Republicans in Minnesota Say They Won't Try Overturning Marriage Law

Republicans in Minnesota Say They Won't Try Overturning Marriage Law


Gov. Mark Dayton has put himself out there on marriage equality, but his Republican opponents indicate they won't make it an issue.

The two Republican candidates for governor in Minnesota say they won't try to overturn the state's new marriage equality law, according to Minnesota Public Radio.

Democratic governor Mark Dayton signed the bill this week and is up for reelection in 2014. So far, he faces Hennepin County commissioner Jeff Johnson and Orono businessman Scott Honour. Both told MPR there are more important issues, though neither supports marriage equality.

"I think Minnesotans are ready to talk about something other than gay marriage for a change," Johnson told MPR. The state has been actively debating the issue for a long while, having turned back a ballot measure in 2012 that would have banned same-sex marriages in the state constitution.

Johnson said in his email to MPR, "I would not push to repeal the new law, although if something landed on my desk supporting traditional marriage I would sign it."

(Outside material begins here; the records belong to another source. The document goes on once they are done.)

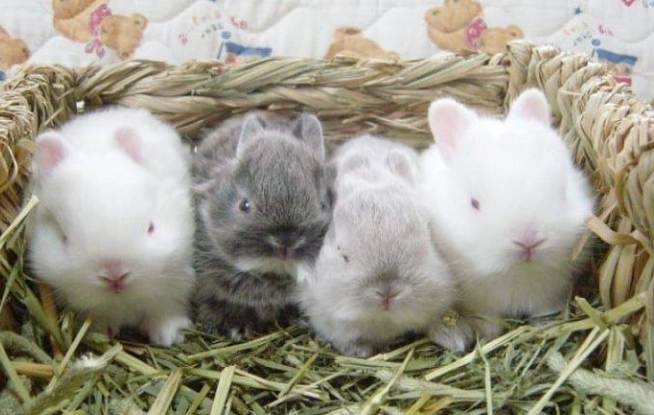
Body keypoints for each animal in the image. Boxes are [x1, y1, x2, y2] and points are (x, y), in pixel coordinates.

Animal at [26, 107, 195, 347]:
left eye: (151, 227)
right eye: (64, 238)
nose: (115, 276)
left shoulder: (177, 277)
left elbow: (166, 306)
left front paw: (167, 336)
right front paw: (102, 333)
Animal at [420, 89, 595, 352]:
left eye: (563, 191)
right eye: (474, 203)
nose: (528, 241)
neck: (517, 273)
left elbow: (544, 310)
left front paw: (544, 326)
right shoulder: (478, 300)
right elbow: (486, 318)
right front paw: (488, 333)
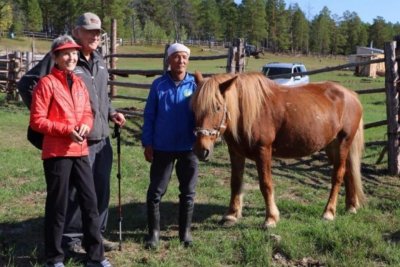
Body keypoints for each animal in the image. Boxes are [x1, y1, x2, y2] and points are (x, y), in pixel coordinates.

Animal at [191, 72, 366, 229]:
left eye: (217, 107)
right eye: (194, 108)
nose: (201, 150)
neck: (250, 112)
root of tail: (351, 95)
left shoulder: (263, 151)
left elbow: (266, 184)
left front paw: (270, 219)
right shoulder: (235, 152)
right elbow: (235, 182)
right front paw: (231, 215)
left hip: (343, 143)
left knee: (338, 175)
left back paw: (329, 212)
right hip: (332, 147)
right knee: (348, 172)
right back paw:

A spokesman for Honour dismissed the notion that a repeal of the bill is possible because the current makeup of the Senate ensures it is solidly in favor for the foreseeable future. The spokesman said, "Political symbolism will not be a prominent feature of Scott's time as governor."

Minnesota Republicans have not lined up in lock step against marriage equality. Former Republican representative Lynne Osterman teared up as she testified before the House and said her vote to ban same-sex marriages while in office was a mistake. A prominent adviser the to the state's former Republican governor Tim Pawlenty penned an op-ed calling on the GOP to embrace marriage equality. And votes in both the House and Senate included Republicans.

In a letter sent today to the Minnesotans United for Marriage's email list, Dayton applauded the lawmakers who helped ensure that same-sex couples can begin marrying August 1.

"Last week, I suggested that legislators read John F Kennedy's book: Profiles in Courage. Instead, they wrote its latest chapter," he said. "By their political courage, they joined that pantheon of exceptional leaders who did something extraordinary -- they changed the course of history for our state and our nation."